What Your Blood Tells Us: The Science Behind HD Biomarkers

Tuesday, March 24, 2026

Lauren Byrne, PhD
University College London

Zanna Voysey, MA, MRCP
University of Cambridge

Followed by Q&A

About the Speakers

Lauren Byrne, PhD

Principal Research Fellow, Neurodegenerative Diseases
University College London

Dr. Byrne is a Medical Research Council-funded principal investigator whose work focuses on developing sensitive and accessible biofluid biomarkers for Huntington’s disease (HD). During her PhD at UCL, she led the HD‑CSF biofluid collection and published influential research on neurofilament light (NfL) in blood, including a landmark 2017 study that helped establish NfL as a leading biomarker in HD. In 2022, she received a 5‑year MRC Career Development Award to establish her own lab, where she is expanding biomarker research and pioneering new approaches such as remote sample collection and big‑data harmonization, with particular focus on Juvenile‑onset HD.

Alongside her research, Dr. Byrne is an active HD advocate and family member. She serves on the boards of two HD charities and leads JOIN‑HD—the first global registry for Juvenile‑onset HD—to ensure that young people and families are represented and supported in research.

Zanna Voysey, MA, MRCP

Clinical Research Associate, Barker Group, Brain Repair Centre, University of Cambridge
Honorary Neurology Registrar, Cambridge University Hospitals
Neurology Specialty Doctor, East Suffolk/North Essex Foundation Trust

Dr.
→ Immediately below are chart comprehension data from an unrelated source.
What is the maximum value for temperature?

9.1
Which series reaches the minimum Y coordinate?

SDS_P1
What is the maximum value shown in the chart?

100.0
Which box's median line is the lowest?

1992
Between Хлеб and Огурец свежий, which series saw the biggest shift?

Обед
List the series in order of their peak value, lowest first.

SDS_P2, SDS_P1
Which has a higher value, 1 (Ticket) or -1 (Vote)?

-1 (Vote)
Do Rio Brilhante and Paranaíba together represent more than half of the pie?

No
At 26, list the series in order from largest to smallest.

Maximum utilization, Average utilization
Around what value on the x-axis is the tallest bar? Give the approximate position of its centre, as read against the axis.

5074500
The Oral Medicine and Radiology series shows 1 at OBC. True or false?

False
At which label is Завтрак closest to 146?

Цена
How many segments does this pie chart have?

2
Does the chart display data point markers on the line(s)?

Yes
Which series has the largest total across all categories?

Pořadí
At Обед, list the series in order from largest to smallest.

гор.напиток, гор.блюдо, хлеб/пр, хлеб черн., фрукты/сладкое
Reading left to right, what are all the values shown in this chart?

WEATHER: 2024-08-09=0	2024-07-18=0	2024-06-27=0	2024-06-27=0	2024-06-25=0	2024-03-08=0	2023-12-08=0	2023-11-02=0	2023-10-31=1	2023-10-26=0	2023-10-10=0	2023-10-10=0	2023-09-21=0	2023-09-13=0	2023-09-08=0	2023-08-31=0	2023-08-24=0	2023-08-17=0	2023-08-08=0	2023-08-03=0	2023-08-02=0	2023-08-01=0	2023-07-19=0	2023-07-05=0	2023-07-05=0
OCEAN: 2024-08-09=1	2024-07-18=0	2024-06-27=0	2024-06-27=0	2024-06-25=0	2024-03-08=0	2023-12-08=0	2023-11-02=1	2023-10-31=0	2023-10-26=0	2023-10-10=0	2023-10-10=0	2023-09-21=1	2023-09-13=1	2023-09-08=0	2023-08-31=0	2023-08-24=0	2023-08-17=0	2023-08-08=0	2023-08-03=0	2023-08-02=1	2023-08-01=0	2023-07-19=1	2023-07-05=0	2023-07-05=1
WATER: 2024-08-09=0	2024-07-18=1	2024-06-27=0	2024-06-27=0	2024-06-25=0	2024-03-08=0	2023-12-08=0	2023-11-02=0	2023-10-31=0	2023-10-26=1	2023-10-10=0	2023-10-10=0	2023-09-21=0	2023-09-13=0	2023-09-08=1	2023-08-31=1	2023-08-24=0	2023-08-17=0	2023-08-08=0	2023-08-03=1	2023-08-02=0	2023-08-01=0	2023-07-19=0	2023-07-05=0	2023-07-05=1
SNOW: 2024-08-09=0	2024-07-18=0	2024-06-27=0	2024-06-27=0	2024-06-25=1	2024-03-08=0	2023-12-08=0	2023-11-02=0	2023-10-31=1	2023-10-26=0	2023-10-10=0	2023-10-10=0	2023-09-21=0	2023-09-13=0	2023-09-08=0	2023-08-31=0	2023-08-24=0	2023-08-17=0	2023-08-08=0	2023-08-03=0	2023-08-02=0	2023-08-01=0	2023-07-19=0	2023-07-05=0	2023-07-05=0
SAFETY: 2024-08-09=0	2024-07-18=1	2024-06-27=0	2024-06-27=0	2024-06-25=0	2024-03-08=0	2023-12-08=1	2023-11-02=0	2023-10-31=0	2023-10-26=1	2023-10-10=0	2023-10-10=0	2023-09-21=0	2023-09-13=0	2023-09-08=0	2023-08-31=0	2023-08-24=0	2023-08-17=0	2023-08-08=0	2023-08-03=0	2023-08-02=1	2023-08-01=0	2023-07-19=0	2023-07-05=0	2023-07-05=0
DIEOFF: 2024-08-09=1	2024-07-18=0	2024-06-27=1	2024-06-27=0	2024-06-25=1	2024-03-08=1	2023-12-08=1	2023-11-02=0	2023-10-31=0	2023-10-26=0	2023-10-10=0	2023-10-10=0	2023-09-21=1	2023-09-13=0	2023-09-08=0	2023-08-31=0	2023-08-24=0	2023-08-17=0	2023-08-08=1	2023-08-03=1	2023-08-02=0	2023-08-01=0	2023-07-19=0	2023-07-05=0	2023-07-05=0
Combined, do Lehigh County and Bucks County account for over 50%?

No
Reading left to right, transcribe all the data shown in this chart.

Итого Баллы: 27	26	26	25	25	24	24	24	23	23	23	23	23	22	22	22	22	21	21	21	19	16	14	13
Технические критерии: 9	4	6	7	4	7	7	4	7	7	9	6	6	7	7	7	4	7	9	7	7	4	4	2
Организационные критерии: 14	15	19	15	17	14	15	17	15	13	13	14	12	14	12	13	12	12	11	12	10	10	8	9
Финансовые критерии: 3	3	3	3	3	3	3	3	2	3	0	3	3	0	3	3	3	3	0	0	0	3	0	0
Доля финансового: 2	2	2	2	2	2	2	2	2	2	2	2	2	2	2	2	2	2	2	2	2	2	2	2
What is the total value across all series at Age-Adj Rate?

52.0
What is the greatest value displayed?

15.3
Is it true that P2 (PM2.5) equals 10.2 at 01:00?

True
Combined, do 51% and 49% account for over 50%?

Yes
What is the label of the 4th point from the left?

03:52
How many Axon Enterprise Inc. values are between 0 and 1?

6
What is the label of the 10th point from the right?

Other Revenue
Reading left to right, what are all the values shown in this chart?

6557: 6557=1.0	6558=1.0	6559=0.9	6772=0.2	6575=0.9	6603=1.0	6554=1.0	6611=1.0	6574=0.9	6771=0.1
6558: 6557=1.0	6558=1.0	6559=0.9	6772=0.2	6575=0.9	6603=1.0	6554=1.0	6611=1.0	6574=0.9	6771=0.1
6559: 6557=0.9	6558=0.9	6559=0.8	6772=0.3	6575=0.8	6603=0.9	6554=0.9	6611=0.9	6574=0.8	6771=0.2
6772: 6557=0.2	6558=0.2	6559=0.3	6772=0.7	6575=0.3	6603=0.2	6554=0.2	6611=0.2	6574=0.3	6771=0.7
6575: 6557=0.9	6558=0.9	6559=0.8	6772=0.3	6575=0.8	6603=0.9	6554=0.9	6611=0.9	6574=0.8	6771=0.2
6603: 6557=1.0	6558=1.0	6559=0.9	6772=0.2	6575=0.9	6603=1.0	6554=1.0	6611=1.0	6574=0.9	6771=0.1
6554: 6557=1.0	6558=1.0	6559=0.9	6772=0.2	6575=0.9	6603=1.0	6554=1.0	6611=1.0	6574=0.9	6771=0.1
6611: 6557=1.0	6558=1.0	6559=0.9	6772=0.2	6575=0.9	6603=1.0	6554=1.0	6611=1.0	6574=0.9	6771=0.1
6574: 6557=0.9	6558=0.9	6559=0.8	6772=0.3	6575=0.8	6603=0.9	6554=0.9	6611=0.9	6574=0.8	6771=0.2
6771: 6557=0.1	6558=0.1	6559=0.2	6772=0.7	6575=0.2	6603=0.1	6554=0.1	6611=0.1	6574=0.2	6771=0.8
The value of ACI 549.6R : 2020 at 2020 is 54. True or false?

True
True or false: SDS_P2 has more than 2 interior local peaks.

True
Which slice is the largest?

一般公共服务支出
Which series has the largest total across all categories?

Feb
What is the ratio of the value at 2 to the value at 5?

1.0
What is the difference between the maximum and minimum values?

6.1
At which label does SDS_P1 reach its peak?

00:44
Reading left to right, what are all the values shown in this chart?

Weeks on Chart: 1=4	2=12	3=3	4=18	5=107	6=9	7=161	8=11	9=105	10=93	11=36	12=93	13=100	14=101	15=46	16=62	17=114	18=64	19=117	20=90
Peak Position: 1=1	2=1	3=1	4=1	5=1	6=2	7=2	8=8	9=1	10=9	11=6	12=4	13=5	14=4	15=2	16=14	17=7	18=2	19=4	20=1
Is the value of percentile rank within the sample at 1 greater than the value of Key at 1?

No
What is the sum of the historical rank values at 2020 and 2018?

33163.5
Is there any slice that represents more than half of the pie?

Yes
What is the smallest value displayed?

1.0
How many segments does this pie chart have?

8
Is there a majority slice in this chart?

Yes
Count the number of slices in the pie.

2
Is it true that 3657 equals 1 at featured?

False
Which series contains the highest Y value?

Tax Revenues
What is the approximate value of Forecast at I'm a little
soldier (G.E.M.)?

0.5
Voysey is an academic neurologist based at Cambridge University, UK. Her research focuses on exploring the vicious cycle between sleep dysfunction and neurodegeneration, particularly through translational studies incorporating fluid biomarkers in Huntington’s disease.  She is now Chief Investigator of the DORA-HD Phase II clinical trial, which is due to start in late 2026 and will explore whether treating sleep problems in HD gene carriers can improve clinical outcomes and slow disease progression.